Task brief:
Please filter the entries and return only the lines that include "Courses".

────────

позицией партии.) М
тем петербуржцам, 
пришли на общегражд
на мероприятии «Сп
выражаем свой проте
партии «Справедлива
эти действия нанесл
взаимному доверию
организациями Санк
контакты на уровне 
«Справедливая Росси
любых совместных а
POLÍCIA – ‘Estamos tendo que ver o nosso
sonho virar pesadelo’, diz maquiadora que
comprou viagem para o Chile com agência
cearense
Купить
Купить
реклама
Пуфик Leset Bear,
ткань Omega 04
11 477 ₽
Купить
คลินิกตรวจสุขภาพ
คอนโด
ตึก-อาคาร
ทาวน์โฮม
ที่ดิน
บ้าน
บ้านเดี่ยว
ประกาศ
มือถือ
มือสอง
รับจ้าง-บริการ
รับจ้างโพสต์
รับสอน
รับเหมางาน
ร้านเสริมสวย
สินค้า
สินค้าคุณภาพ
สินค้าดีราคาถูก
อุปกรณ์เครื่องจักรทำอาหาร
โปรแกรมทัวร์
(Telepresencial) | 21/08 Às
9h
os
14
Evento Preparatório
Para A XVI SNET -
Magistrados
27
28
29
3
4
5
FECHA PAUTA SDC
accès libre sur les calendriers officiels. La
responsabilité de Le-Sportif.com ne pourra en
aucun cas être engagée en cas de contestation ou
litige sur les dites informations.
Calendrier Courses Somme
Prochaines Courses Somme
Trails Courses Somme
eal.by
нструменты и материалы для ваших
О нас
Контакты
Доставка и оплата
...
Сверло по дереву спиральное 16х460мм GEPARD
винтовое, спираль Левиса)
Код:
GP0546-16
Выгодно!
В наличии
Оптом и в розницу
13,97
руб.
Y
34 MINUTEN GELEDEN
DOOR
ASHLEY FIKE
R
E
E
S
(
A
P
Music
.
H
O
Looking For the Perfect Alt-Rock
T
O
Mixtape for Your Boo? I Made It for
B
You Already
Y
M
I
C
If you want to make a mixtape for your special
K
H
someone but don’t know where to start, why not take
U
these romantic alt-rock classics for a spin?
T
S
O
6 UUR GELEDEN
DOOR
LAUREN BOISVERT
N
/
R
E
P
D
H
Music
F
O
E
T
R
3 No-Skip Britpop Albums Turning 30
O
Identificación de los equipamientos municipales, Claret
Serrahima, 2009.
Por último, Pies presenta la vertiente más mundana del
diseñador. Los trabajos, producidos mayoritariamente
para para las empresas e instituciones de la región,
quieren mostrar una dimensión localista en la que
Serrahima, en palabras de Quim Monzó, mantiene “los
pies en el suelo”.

────────

Reply:
Calendrier Courses Somme
Prochaines Courses Somme
Trails Courses Somme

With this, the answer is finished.